Prezes Polskiego Związku Piłki Nożnej Grzegorz Lato nie kryje zdenerwowania w związku z remisem Polaków w meczu z Irlandią. - Jeśli nie awansujemy, to stracimy sportowo, ale i finansowo. Lekko licząc, siedem milionów euro. Stworzyliśmy drużynie komfortowe warunki. Mają wszystko to, co najlepsi zawodnicy na świecie - renomowanego trenera, przygotowania w luksusowych warunkach, pokaźne premie. Nawet w samolocie do Mariboru oddzieliliśmy ich przedział od działaczy firanką i weszliśmy innymi drzwiami, żeby nie drażnić swoją obecnością. Dotarły do nas bowiem słuchy, że przeszkadzamy. Trochę to dziwne, bo nie przeszkadzają im inni pasażerowie w rejsowych samolotach, ale niech będzie. Chuchamy na nich i dmuchamy. Byle tylko wygrywali i pojechali na ten mundial - powiedział dla Dziennika prezes PZPN.

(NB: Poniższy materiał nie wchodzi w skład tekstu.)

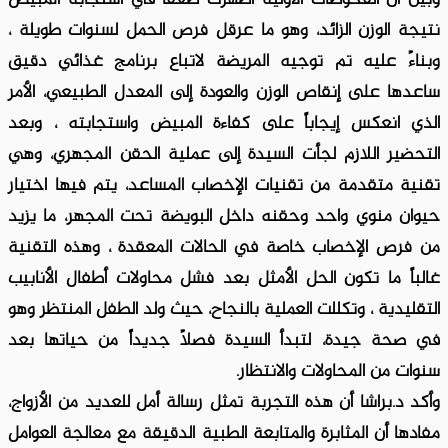
نتيجة الوزن الزائد، وهو ما عرقل فرص الحمل لسنوات طويلة ،
وبناءً عليه تم توجيه المريضة لاتباع برنامج غذائي دقيق
ساعدها على إنقاص الوزن والعودة إلى المعدل الطبيعي، الأمر
الذي انعكس إيجاباً على كفاءة المبيض واستجابته ، وبعد
التحضير اللازم لجأت السيدة إلى عملية الحقن المجهري، وهي
تقنية متقدمة من تقنيات الإخصاب المساعد، يتم فيها اختيار
حيوان منوي واحد وحقنه داخل البويضة تحت المجهر، ما يزيد
من فرص الإخصاب خاصة في الحالات المعقدة ، وهذه التقنية
غالباً ما تكون الحل الأمثل بعد فشل محاولات أطفال الأنابيب
التقليدية ، وتكللت العملية بالنجاح، حيث ولد الطفل المنتظر وهو
في صحة جيدة، لتبدأ السيدة فصلاً جديداً من حياتها بعد
سنوات من المحاولات والانتظار.
وأكد د.براشا أن هذه التجربة تمثل رسالة أمل للعديد من الأزواج،
مفادها أن المثابرة والمتابعة الطبية الدقيقة مع معالجة العوامل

Prezes PZPN nie zamierza podwyższać premii za awans Polaków na mundial. Jego zdaniem premie są wystarczające. - Mało mają obiecane?! Pięć milionów złotych za awans do podziału. Niektórzy dostaną po 250 tysięcy. Wie pan, ile to jest pieniędzy? Niech im się w głowach nie przewraca - dodał Grzegorz Lato.
Więcej w Dzienniku.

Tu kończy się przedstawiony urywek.